Turns out the original source is actually somewhat informative. Including telling you how much hardware do you need. This blog post looks like your typical note you leave for yourself to annotate a bit of your shell history.

I wish that all these repos were more clear about the hardware requirements. Seeing that it runs on a 8 GB Raspberry, probably with abysmal performance, I'd say that it will run on my 32 GB Intel laptop on the CPU. Will it run on its Nvidia card? I remember that the rule of thumb was one GB of GPU RAM per G parameters, so I'd say that it won't run. However this has 4 bit quantization so it could have lower requirements.

Of course the main problem is that I don't know enough about the subject to reason on it on my own.

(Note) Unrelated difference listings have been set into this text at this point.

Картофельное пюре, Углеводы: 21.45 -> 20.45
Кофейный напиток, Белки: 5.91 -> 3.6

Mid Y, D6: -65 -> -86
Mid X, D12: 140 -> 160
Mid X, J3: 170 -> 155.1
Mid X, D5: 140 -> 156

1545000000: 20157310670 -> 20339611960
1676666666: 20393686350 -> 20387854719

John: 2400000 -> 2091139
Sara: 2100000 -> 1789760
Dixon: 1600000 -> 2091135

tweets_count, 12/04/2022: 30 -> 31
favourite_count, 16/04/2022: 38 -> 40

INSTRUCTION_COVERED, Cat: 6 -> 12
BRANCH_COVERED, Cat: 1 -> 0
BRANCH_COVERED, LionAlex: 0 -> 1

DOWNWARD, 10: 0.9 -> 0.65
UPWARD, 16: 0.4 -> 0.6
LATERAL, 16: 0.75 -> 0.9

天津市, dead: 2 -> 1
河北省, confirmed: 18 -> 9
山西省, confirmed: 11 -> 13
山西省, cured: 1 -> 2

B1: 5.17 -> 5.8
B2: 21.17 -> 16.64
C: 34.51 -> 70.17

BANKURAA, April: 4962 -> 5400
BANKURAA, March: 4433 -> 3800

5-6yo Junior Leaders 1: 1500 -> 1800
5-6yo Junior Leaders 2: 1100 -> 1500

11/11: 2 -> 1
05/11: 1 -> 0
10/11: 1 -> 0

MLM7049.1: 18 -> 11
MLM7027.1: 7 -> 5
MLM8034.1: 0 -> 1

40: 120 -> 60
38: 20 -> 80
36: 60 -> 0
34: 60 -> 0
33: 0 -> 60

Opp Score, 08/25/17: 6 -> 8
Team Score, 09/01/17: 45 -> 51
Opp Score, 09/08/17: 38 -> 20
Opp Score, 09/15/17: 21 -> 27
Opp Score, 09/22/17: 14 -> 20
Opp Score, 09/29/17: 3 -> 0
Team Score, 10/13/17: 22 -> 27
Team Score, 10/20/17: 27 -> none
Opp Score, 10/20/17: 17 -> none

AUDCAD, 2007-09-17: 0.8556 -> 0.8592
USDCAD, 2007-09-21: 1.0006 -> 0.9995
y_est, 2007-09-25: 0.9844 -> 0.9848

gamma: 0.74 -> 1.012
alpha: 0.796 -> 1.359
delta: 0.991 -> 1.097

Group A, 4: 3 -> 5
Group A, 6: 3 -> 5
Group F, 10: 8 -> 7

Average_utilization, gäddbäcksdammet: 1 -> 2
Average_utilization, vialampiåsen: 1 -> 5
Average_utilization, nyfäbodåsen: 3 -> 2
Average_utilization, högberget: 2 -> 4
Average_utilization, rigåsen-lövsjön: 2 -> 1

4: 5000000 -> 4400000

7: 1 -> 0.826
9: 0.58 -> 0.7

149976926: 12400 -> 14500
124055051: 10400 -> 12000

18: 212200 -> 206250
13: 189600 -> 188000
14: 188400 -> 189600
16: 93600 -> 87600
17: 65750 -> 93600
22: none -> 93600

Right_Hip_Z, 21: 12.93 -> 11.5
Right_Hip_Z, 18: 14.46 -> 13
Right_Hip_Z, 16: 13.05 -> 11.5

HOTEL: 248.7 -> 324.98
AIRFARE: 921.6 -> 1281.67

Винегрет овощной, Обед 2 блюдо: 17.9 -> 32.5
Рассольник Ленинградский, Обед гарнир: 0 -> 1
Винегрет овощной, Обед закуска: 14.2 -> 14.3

Roughly speaking I believe it's the number of parameters times the size of the parameters. So in the 4 bit case it's half a gigabyte per billion parameters.

From a performance point of view (quantized) integer parameters are going to run better on CPUs than floating point parameters.

Your assessment is exactly correct -- the blog post is my note-to-self about getting the repo to work. My "added value" in the post is a Dockerfile for ease of installation.
They have postprocessed the models specifically for size and latency. They published several papers on this.

Their optimized models are not downloaded from HF, but from dropbox. I have no idea why.